_DATA EXTRACT:_
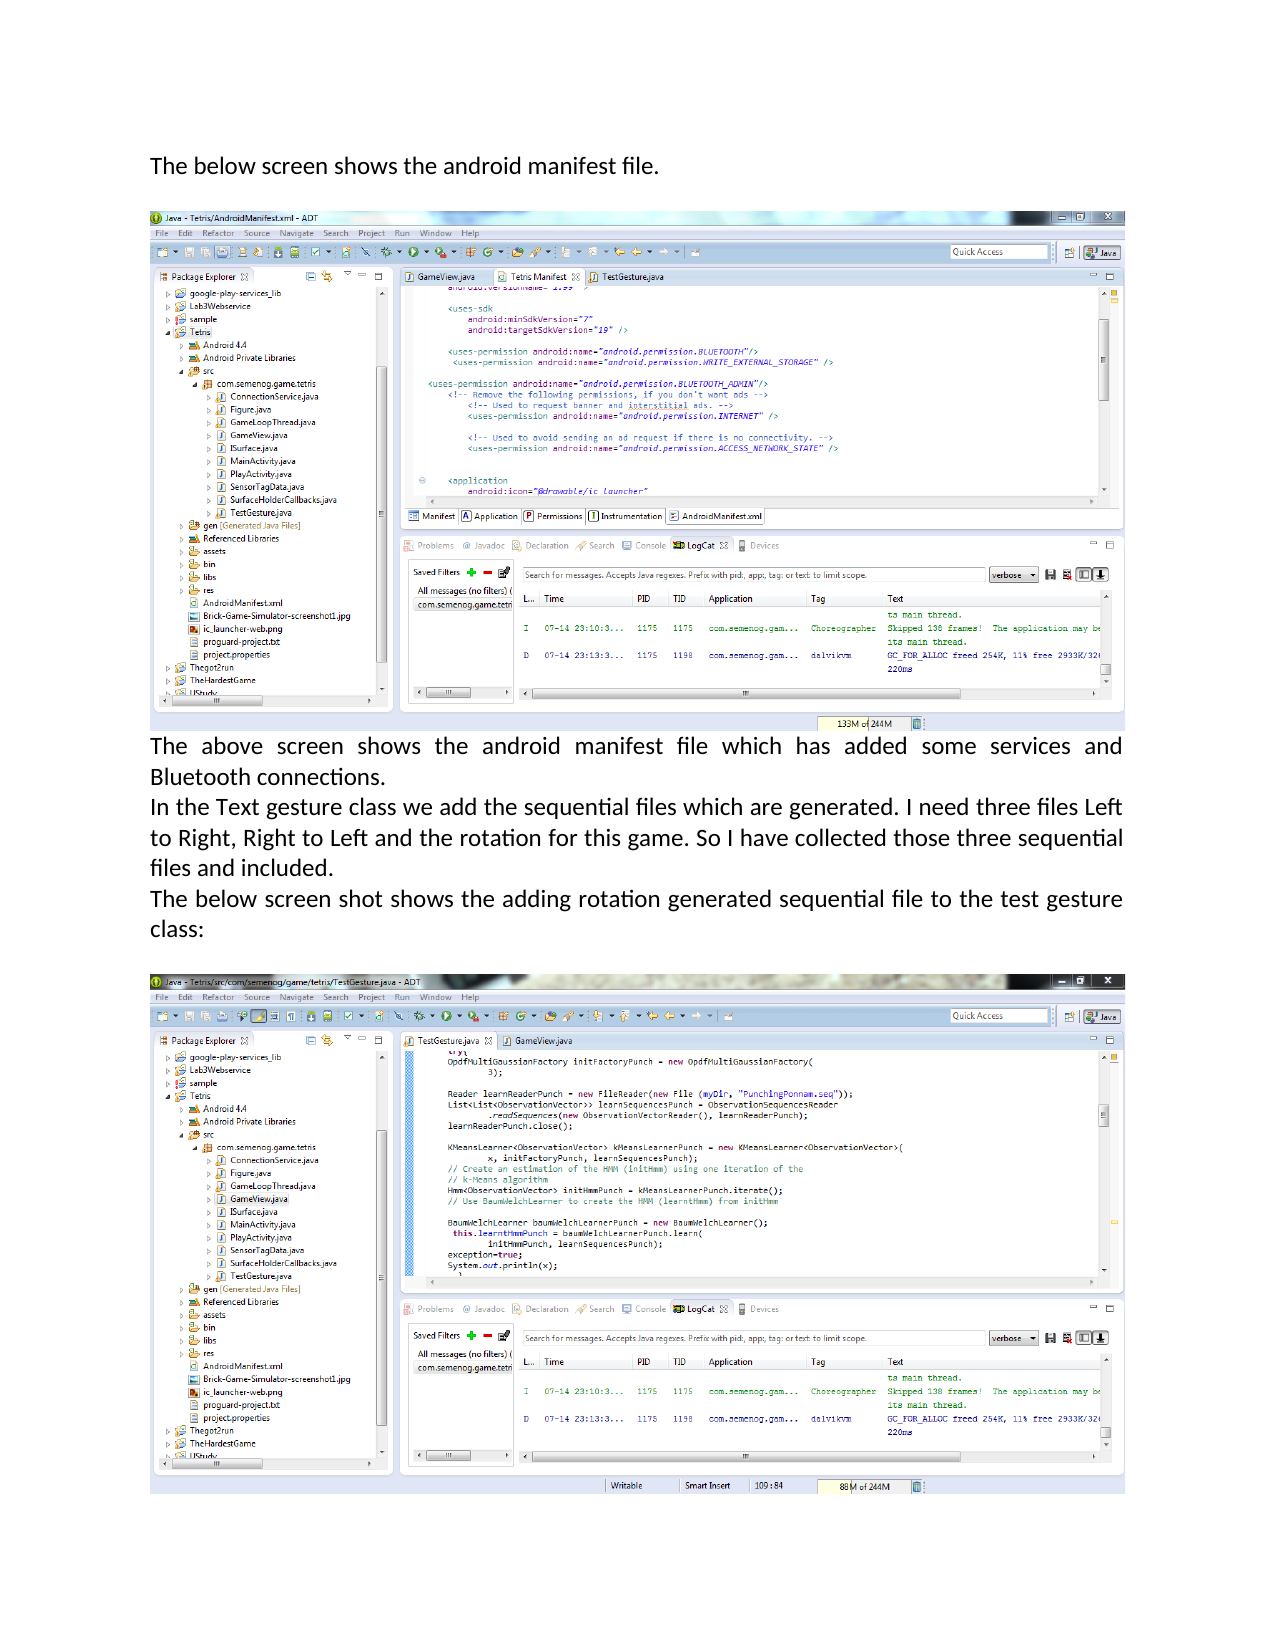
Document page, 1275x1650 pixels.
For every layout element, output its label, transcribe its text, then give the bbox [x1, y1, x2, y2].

text In the Text gesture class we add the sequential files which are generated. I need three files Left to Right, Right to Left and the rotation for this game. So I have collected those three sequential files and included. [150, 791, 1125, 883]
text The above screen shows the android manifest file which has added some services and Bluetooth connections. [150, 731, 1125, 791]
picture [150, 974, 1125, 1494]
picture [150, 211, 1125, 731]
text The below screen shows the android manifest file. [150, 150, 1125, 181]
text The below screen shot shows the adding rotation generated sequential file to the test gesture class: [150, 883, 1125, 944]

_WORK REQUIRED:_ The entries should be reproduced word for word, pictures omitted.

_TASK ANSWER:_
Document page, 1275x1650 pixels.
For every layout element, output its label, transcribe its text, then give the bbox [x1, y1, x2, y2].

text In the Text gesture class we add the sequential files which are generated. I need three files Left to Right, Right to Left and the rotation for this game. So I have collected those three sequential files and included. [150, 791, 1125, 883]
text The above screen shows the android manifest file which has added some services and Bluetooth connections. [150, 731, 1125, 791]
picture [150, 974, 1125, 1494]
picture [150, 211, 1125, 731]
text The below screen shows the android manifest file. [150, 150, 1125, 181]
text The below screen shot shows the adding rotation generated sequential file to the test gesture class: [150, 883, 1125, 944]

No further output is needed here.